Как в раннем детстве, лихорадочно предвкушая удовольствие, всегда доставляемое мне посещением оперы, даже если речь идет о самом рядовом произведении, — требователен я скорее к качеству постановки, а оно в данном случае было гарантировано высокой репутацией театра, — я отправился в Ковент-Гарден, где в тот вечер давали вещь, заведомо, хотя прежде я ни разу не видел ее на сцене, причисленную мной к разряду моих любимых, возможно, потому, что и ее название, и автор внушали несколько таинственные романтические ассоциации: я говорю о «Вольном стрелке» Карла-Марии фон Вебера.
Анна была не одна в ложе на авансцене, куда она меня пригласила. Там же сидели трое мужчин в строгих вечерних костюмах. Они встали с явным намерением меня приветствовать, но Анна и не подумала представлять меня этим субъектам, с которыми за весь вечер не заговорила ни разу, как если бы они находились там лишь для того, чтобы оказывать ей услуги, — и, похоже, их обязанности действительно этим ограничивались. Они то передавали ей бинокль, то помогали укутаться в меховую накидку, и при этом так суетились, так старались перещеголять друг друга, что иной раз попадали впросак. В конце каждого акта они аплодировали с великим усердием, однако ровно столько, как сама Анна (то есть много дольше любого другого зрителя); ее восторг они, по-видимому, разделяли из чистой вежливости. Странные господа: со временем и я стал обращать на них внимания не больше, чем на обычную прислугу. На несколько слов, сказанных мною шепотом, — что я очень рад видеть ее вновь, что она почти не изменилась и т. п., — Анна отвечала односложно, с рассеянным, задумчивым видом человека, которому разговор докучает, и вскоре я понял, что ей больше понравится, если я буду вести себя так же сдержанно и чопорно, как эти трое. Пока звучали первые такты знаменитой увертюры, я смотрел на Анну сбоку и обнаружил в ее лице перемену, делавшую только что произнесенный мною комплимент довольно сомнительным: она никак не могла справиться с нервозностью, то и дело проступавшей в трогательных морщинках вокруг ее рта, — да, она по-прежнему была прекрасна, но, казалось, полностью лишилась уверенности в себе, какую придает любой женщине сознание собственной красоты.
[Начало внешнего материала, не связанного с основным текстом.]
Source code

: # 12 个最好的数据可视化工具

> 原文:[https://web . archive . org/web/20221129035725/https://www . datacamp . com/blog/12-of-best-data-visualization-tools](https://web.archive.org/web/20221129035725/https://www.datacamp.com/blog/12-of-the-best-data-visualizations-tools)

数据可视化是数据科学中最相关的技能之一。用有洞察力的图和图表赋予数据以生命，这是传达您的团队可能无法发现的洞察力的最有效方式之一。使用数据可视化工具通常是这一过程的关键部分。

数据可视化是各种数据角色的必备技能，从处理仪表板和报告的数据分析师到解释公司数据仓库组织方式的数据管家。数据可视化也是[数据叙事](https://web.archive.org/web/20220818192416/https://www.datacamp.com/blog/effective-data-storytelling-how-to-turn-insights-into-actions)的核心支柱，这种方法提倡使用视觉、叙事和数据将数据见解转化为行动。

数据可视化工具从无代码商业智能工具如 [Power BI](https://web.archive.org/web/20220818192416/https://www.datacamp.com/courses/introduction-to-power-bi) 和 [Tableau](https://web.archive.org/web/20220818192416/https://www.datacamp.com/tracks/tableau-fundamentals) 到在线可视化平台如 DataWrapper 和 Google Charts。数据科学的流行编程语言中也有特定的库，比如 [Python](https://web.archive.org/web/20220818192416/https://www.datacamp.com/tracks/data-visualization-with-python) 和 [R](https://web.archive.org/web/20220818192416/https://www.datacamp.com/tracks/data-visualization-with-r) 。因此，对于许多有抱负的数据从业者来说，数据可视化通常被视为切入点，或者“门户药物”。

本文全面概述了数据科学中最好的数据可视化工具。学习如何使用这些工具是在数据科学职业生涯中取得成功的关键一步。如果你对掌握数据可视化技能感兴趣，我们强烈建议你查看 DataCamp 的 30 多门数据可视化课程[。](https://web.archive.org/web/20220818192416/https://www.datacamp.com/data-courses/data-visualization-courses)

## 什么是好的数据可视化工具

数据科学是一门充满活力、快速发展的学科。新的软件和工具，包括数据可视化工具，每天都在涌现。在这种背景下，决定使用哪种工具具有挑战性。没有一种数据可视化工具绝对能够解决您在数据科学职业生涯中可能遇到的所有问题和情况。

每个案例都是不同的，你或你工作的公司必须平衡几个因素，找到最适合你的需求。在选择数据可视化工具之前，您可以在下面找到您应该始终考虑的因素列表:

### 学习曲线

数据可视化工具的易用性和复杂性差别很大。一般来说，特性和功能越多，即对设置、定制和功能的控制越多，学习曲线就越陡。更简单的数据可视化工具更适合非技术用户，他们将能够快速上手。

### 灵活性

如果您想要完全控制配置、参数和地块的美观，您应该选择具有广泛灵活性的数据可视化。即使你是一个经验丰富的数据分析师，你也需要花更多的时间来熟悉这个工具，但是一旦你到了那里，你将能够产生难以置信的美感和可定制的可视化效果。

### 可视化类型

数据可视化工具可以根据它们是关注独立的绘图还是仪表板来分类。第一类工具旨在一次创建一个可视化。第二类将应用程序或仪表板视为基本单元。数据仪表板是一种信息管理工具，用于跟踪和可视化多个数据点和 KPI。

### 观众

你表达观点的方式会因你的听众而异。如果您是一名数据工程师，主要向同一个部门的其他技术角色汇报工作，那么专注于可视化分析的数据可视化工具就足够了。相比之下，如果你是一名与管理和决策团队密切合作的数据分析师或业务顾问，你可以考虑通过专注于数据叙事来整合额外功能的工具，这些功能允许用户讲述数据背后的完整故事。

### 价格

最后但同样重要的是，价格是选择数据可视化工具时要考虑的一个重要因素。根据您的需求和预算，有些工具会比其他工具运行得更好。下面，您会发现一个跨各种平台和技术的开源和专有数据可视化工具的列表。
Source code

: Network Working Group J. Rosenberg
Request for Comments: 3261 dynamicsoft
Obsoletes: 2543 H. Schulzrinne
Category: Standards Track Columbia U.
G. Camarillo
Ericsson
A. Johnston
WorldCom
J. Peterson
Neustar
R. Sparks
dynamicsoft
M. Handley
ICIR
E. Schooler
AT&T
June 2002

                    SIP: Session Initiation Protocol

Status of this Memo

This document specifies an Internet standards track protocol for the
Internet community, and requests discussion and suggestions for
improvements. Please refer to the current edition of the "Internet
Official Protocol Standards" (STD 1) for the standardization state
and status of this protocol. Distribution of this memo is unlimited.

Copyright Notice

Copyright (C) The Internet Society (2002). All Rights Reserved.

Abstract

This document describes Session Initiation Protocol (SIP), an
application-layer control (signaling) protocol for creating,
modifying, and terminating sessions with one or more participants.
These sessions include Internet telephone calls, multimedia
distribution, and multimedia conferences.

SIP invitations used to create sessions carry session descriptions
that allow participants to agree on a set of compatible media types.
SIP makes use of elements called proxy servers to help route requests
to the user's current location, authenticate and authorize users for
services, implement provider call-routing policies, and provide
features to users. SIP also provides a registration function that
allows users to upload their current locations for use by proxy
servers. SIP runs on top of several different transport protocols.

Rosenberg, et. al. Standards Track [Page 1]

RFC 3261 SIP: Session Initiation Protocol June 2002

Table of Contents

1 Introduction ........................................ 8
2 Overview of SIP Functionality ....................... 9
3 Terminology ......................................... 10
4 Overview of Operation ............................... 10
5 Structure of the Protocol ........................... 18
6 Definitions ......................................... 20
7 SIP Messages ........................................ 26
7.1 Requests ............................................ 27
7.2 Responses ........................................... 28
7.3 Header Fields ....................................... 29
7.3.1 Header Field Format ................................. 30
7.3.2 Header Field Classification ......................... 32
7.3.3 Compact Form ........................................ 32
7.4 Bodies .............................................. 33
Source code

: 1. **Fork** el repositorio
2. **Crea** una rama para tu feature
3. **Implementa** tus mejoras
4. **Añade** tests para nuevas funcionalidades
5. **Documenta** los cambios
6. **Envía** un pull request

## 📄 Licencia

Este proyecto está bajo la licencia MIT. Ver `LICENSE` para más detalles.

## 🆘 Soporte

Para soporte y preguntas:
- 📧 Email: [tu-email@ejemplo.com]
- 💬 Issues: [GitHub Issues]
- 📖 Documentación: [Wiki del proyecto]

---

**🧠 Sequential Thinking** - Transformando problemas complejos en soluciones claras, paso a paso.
Точнее сказать, в той игре, что ей приходилось теперь вести, красота была третьестепенным козырем. Впрочем, не исключено, что эта мысль — как и некоторые другие, последовавшие за нею, — пришла мне в голову гораздо позже, когда я догадался, что напряженное, тревожное лицо Анны отражало ее внутренние страдания, имевшие самое прямое отношение к тому, что происходило перед нами на театральных подмостках.